Stored data entries:
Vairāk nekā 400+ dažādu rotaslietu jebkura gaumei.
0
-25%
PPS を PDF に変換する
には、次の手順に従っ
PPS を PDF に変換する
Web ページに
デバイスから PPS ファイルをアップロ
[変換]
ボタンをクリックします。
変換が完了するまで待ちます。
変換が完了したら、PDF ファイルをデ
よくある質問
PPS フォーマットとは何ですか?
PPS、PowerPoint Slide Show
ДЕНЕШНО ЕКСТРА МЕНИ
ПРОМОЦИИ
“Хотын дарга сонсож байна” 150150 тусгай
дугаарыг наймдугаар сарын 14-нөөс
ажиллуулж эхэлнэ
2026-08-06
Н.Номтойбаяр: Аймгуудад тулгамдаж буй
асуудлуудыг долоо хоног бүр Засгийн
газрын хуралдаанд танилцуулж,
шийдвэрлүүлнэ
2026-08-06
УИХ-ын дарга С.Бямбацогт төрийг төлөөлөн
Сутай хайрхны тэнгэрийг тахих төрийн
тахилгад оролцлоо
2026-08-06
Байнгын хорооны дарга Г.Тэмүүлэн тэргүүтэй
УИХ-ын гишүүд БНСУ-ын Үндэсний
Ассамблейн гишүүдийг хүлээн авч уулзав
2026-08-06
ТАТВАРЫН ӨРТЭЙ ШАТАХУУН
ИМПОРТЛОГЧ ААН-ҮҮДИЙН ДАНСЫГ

Instruction
For each line above that carries the word "дарга", copy it out.

Answer
“Хотын дарга сонсож байна” 150150 тусгай
УИХ-ын дарга С.Бямбацогт төрийг төлөөлөн
Байнгын хорооны дарга Г.Тэмүүлэн тэргүүтэй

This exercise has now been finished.